By Chris Munro
Jan 29 - (The Insurer) - The three largest surplus lines stamping offices all once again registered record levels of premium volume in 2024 with California, Florida and Texas seeing double-digit growth.
Collectively, the three states’ surplus lines stamping offices booked $52.7bn of premium volume in 2024, growth of 13.1 percent from 2023.
While yet another example of double-digit growth, that 13.1 percent is actually a slow-down from the 17.1 percent increase from 2022 to 2023.
California again led the way as the largest state for surplus lines business in 2024, with Florida in second place and Texas taking up third spot.
CA growth slows
In 2024, California’s surplus lines market maintained its significant growth trajectory of recent years.
As data from the Surplus Lines Association of California (SLACA) shows, the state saw $19.1bn of premium flow through its surplus lines channel in 2024, up from $16.6bn in 2023.
The SLACA figures show that surplus lines premium volume increased in every month during 2024, bar March and August when it decreased by 13.4 percent and 0.3 percent respectively.
The growth in California’s surplus lines market last year can chiefly be attributed to admitted carriers’ pullback from the state due to concerns over wildfire exposure and an inability to secure regulatory approval for the rate rises they feel are warranted.

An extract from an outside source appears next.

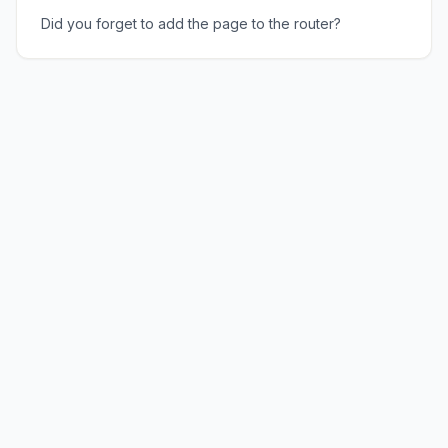
Did you forget to add the page to the router?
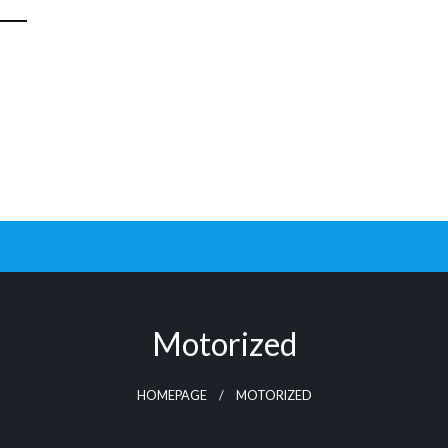
Motorized
HOMEPAGE
MOTORIZED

With few alternatives other than the highly restricted fire coverage offered by California’s insurer of last resort, the Fair Plan, buyers have found themselves seeking protection from the surplus lines market.
Even with various new initiatives recently implemented by California’s insurance commissioner Ricardo Lara to draw admitted carriers back into the state’s homeowners’ market, the recent devastating wildfire losses in and around Los Angeles will likely push even more business into the excess and surplus lines channel in 2025.
California significantly extended its surplus lines premium volume lead over Florida in 2024.
In 2022, California’s surplus lines premium volume of $16.2bn was almost $4.2bn higher than the $12.1bn that Florida generated that year. In 2023, that gap narrowed to just $1.3bn.
FL surplus lines premium volume grows 11%
Last year that gap widened to $2.0bn after the Sunshine State booked $17.1bn of surplus lines premium volume in 2024, figures from the Florida Surplus Lines Service Office (FSLSO) show.
That $17.1bn represented growth of 10.8 percent from 2023, the FSLSO data shows.
Similarly to California, just two months saw surplus lines premium volume tracked by the FSLSO contract.
As in the Golden State, it was in March and August when the FSLSO saw year-on-year monthly declines in surplus lines premium volume, with reductions of 10.5 percent and 3.8 percent respectively.
The business line that made the biggest contribution to Florida’s surplus lines premium volume in 2024 was commercial property at $6.5bn.
According to the FSLSO, that $6.5bn of commercial property surplus lines premium was an increase of 6 percent from 2023.
Commercial general liability was the second-greatest contributor, with the $2.5bn booked in 2024 an increase of 18 percent from the prior year. In third place was excess commercial general liability with $1.3bn of surplus lines premium in 2024, up 38 percent year on year.
Fourth spot went to commercial package business with premium volume of $840mn, a reduction of 1 percent from 2023.
And in fifth was homeowners HO3 business, which generated $657mn of surplus lines premium volume in 2024, up 14 percent from the prior year.
TX surplus lines premium volume up 14%
The Surplus Lines Stamping Office of Texas tracked $16.6bn of premium volume in 2024, growth of 13.8 percent from the prior year.
That growth was a slowdown compared with the 26 percent expansion that the SLTX recorded between 2023 and 2022.
In Texas, September saw the biggest increase in premium volume, with a 35.7 percent from the prior year to $1.43bn.
Only one month saw a year-on-year monthly decrease – surplus lines premium volume fell by 3.5 percent from the prior year period to $1.13bn in March.
As the SLTX noted, “Texas surplus lines premiums continue to trend with existing hard-market conditions, including results of changes to diligent effort requirements”.